▶ HOW TO COMPLETE THIS TASK
Without the images, print every line of the material below exactly as given.

▶ RECORDED INFORMATION
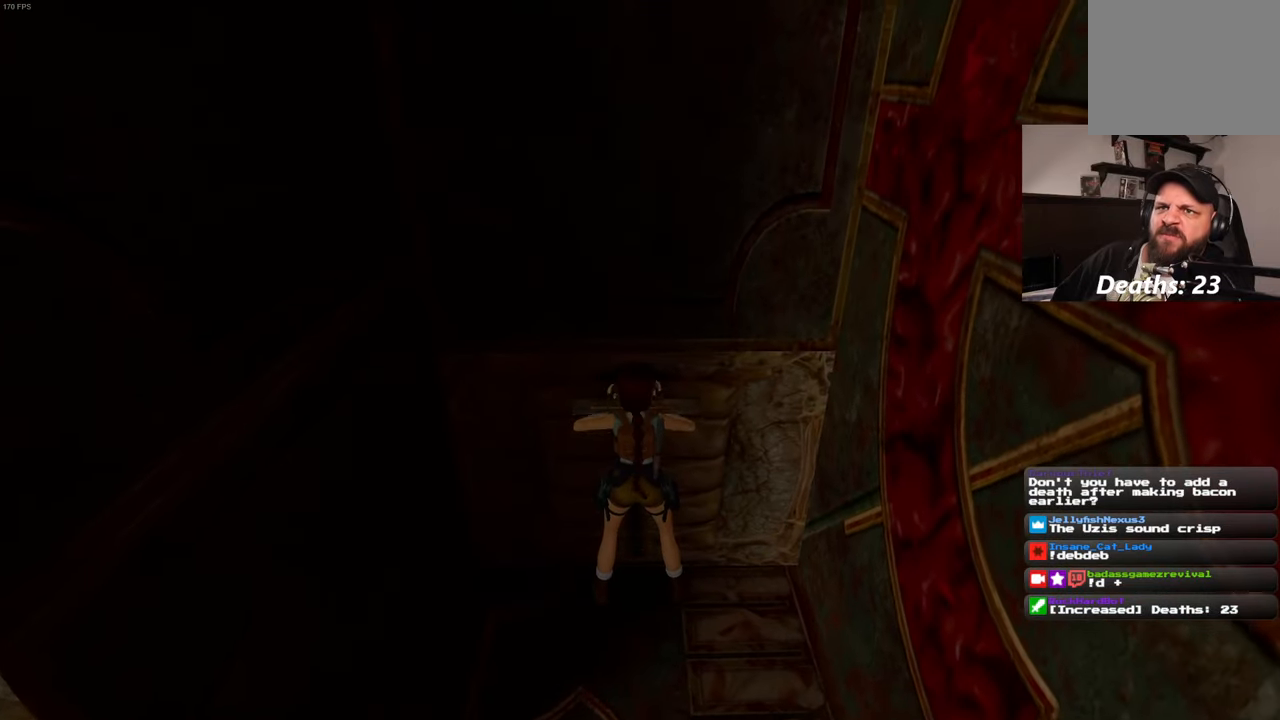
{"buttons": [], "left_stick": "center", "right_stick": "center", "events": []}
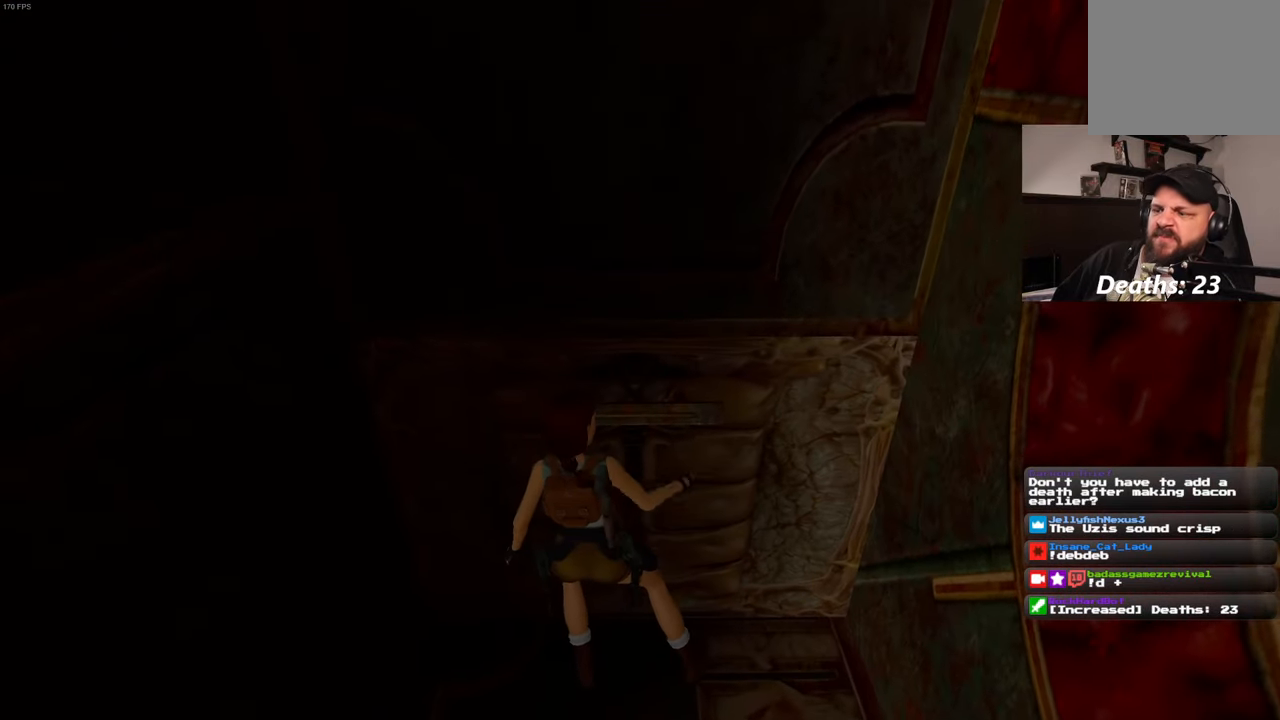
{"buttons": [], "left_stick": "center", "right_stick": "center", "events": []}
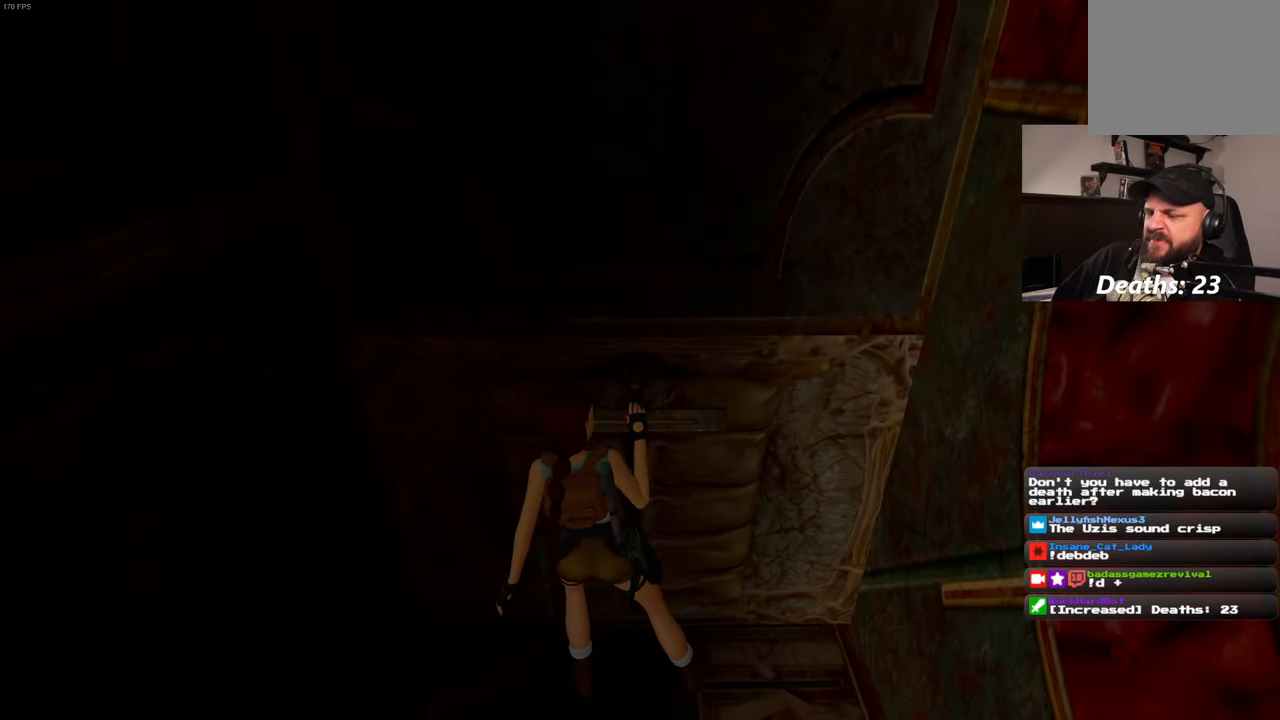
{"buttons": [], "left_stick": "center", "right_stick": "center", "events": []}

▶ WRITTEN SOLUTION
{"buttons": [], "left_stick": "center", "right_stick": "center", "events": []}
{"buttons": [], "left_stick": "center", "right_stick": "center", "events": []}
{"buttons": [], "left_stick": "center", "right_stick": "center", "events": []}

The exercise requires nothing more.